──────── STUDY TEXT ────────

Saturday, June 17, 2017

Sherwood House

Photo from Lorraine Eckhardt's Bayocean album. The first and middle names of Albert 
George and Orilla Sarah Jones are reversed in many official and unofficial records.  
A handwritten note from Howard Sherwood, Jr. (Buck) in the Cape Meares (Bayocean School) Community Center scrapbook says that George A. Jones salvaged lumber from the Bayocean Natatorium to build a large house for himself and his wife "Rilly" on Cape Meares in 1933 and 1934. He also installed a buggy above a tall hop plant out front, rented out a few rooms, kept a few grocery items to sell picnickers, and called their place the "Buggy Knot Inn." 

Photo of the south side of the house from Cape Meares Community Center
(Bayocean School) scrapbook. People unidentified. A buggy wheel is just
barely visible on the left, which would be in the front of the house. Columns
attributed to the Bayocean Natatorium are shown extending above the roof.
Photo of Buck Sherwood from Mike Watkins, taken six years
before his death in 2005. Buck took many photos of Bayocean 
used in newspaper articles, books and on websites, like mine.  
















Testimony submitted to the US Army Corps of Engineers (USACE) by Jones in 1938* suggests another source of lumber for their home. He reported surveying and supervising early construction on Bayocean, from 1907 to 1909, and returning to the area in 1930. In 1932 he purchased and deconstructed the summer cabin of D.S. and Vesta Williams. In 1961, Samual Dicken, head of the Oregon State University Geology Department, wrote in a report titled "Some Recent Changes of the Oregon Coast" that the Williams cottage was on a bench in the dunes about 50' above the beach and that he measured erosion at 1' per year from 1926 (when it first became noticeable) until 1932 when it jumped to 6' per year. Tillamook County Deed Book 32, page 535 (DB 32:535) shows they purchased lot 22 in block 67 (67:22) in 1915. Judge George Bagley and Swan Hawkinson, who also had Bayocean cottages, confirmed Jones' account in their testimony to the USACE. Hawkinson said the Williamses first tried moving their house uphill and away from the ocean. Their cottage would have been much smaller than Jones' house so he needed more lumber.

──────── EXCERPTED DATA ────────

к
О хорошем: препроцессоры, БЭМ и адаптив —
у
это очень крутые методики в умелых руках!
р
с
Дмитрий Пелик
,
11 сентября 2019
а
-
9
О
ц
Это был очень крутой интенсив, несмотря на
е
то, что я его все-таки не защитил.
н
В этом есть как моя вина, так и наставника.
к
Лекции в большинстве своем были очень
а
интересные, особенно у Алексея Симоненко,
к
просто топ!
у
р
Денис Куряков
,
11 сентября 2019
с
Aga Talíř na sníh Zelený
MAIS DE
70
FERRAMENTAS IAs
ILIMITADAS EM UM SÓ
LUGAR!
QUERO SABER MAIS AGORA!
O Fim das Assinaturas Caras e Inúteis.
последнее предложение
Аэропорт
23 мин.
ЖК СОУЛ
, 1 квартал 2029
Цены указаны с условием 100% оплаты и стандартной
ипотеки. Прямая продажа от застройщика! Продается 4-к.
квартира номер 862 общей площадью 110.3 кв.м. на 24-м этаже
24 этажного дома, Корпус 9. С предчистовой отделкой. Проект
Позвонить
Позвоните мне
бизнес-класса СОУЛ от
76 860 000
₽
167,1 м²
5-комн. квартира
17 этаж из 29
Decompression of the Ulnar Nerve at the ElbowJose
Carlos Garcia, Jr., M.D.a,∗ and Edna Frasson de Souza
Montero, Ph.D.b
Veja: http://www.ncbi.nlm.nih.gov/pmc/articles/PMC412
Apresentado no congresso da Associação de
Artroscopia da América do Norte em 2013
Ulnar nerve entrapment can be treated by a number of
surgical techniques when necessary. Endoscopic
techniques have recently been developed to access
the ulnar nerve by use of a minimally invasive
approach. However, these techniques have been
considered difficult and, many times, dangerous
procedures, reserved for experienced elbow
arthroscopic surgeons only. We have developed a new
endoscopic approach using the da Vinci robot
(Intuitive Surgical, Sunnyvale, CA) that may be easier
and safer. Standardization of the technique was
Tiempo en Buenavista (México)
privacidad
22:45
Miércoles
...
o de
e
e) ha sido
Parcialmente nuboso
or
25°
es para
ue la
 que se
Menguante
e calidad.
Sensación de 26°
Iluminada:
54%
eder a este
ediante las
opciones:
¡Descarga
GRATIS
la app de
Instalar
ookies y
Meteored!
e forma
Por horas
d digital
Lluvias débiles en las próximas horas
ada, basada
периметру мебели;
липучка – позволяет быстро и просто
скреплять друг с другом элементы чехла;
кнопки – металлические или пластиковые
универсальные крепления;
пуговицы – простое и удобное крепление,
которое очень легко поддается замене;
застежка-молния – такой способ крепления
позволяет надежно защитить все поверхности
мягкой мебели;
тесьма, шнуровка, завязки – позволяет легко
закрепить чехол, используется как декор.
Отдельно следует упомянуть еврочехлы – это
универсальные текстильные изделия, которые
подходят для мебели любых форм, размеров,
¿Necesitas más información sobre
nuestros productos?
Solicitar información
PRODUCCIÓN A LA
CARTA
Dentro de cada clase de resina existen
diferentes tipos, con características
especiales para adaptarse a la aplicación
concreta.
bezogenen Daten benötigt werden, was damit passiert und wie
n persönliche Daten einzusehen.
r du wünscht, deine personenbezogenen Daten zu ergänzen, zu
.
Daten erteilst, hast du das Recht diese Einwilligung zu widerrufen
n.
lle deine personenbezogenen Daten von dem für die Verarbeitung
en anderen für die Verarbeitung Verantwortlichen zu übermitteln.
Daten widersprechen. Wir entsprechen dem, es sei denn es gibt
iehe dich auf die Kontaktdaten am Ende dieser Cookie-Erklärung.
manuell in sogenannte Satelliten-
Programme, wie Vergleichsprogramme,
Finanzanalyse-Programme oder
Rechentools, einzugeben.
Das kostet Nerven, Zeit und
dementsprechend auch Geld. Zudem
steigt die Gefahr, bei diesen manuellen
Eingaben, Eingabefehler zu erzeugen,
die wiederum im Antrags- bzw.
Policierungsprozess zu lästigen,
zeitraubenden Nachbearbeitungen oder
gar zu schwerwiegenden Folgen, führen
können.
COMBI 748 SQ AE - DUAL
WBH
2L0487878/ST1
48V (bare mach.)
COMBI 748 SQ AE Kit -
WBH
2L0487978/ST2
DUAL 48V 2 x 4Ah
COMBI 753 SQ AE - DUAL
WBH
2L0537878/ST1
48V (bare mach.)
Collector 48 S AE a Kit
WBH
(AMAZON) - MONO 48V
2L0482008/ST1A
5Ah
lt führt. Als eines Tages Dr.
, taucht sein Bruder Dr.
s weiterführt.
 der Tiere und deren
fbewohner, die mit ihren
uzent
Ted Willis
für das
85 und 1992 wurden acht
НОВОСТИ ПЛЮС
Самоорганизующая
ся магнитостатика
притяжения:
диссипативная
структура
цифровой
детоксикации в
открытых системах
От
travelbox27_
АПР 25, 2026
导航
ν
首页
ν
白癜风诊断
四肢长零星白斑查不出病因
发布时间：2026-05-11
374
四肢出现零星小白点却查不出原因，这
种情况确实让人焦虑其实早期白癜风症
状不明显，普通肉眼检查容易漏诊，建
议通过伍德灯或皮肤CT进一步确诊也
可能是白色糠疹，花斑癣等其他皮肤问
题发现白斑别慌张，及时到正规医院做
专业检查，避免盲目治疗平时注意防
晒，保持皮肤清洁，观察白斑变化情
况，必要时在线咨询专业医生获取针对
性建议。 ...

────────

Print the part of the Sherwood House text starting with "Saturday, June 17, 2017" and going on through "and unofficial records.". The data has no connection to the Sherwood House text.

**RESPONSE TO THE EXERCISE**:
Saturday, June 17, 2017

Sherwood House

Photo from Lorraine Eckhardt's Bayocean album. The first and middle names of Albert 
George and Orilla Sarah Jones are reversed in many official and unofficial records.